Tax money collected through the sale of medicinal marijuana would be used to cover the administration costs and then help fund vocational and technical schools, workforce training programs, the Department of Health, the Alcohol Beverage Control board, the Medical Marijuana Commission and the general fund.

Even though Issue 6 is a constitutional amendment, the measure would allow state lawmakers to amend sections of the amendment. It would not, however, let lawmakers delegalize medical marijuana or change the number of dispensaries.

Popular Name:

The Arkansas Medical Marijuana Amendment of 2016

Official Ballot:

To read the full ballot title, click here.

What Does Your Vote Mean?

Voting “yes” on Issue 6 means you support legalizing medical marijuana for 17 qualifying conditions, creating a Medical Marijuana Commission and allowing tax revenue for technical schools and the general fund.

Voting “no” on Issue 6 means you oppose the amendment to legalize medical marijuana.

Key Difference Between Issue 6 and 7:

Issues 6 and 7 were similar but differed in many areas.

Issue 7 would have changed Arkansas law, not the state constitution. While lawmakers would be able to change parts of the amendment under Issue 6, Issue 7 would be easier to modify.

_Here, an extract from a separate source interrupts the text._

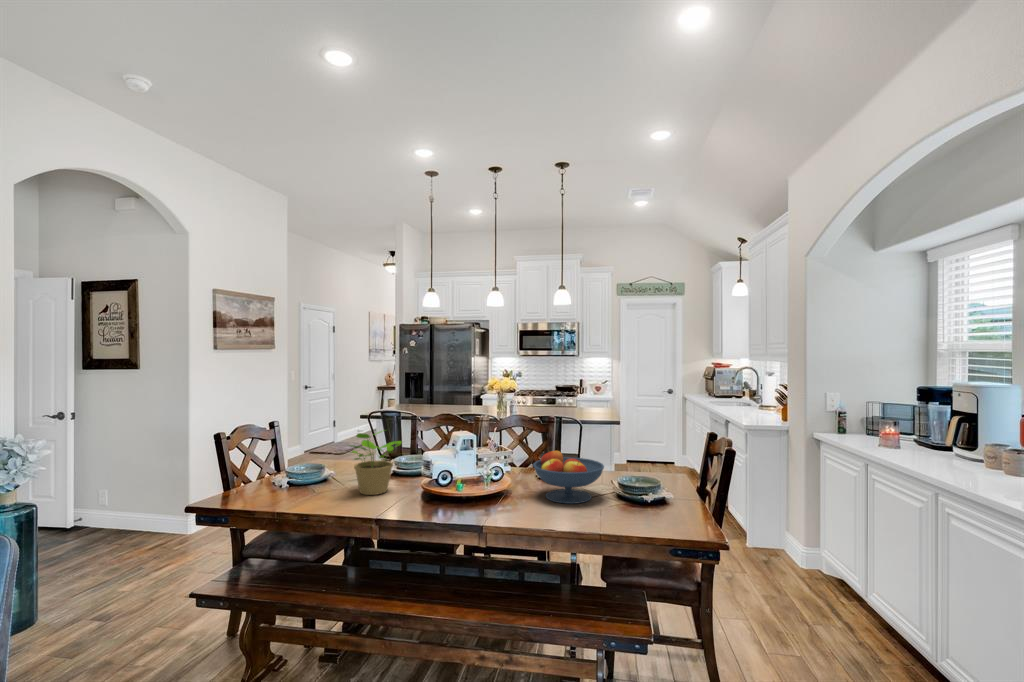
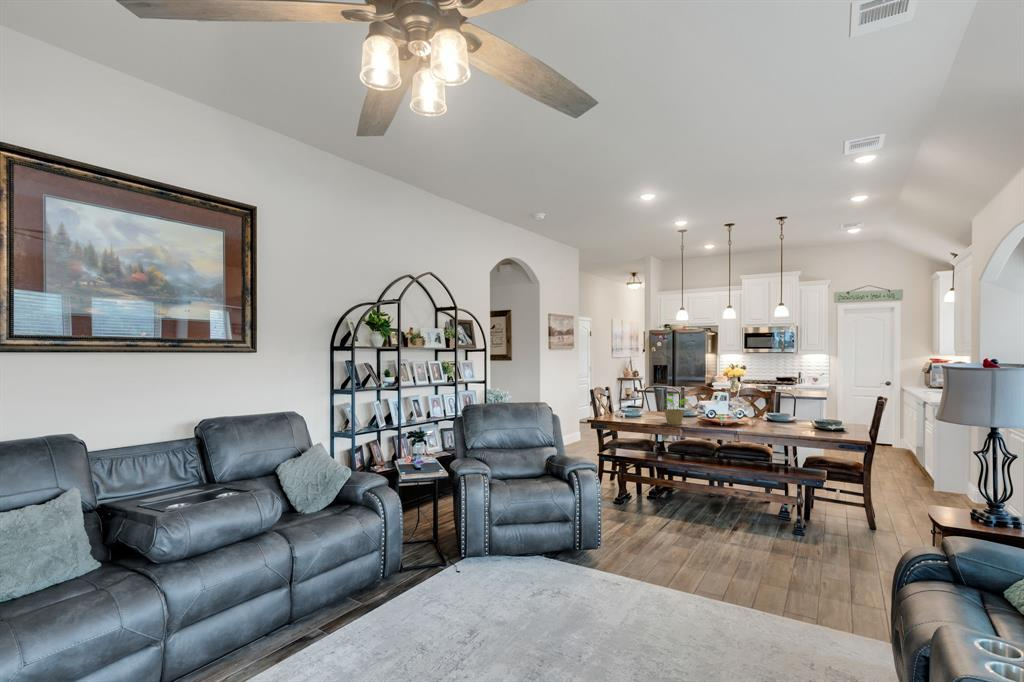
fruit bowl: present [533,451,604,504] -> none [766,406,810,434]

A huge debate surrounds the “grow your own” sections of the proposals.

Issue 6 would not allow patients to grow their own marijuana, but Issue 7 would have allowed patients who live more than 20 miles from a dispensary to grow their own marijuana.

Another key difference: local power over dispensaries. Issue 6 would allow voters to ban dispensaries and facilities in their community. Issue 7 had no provision for local prohibition.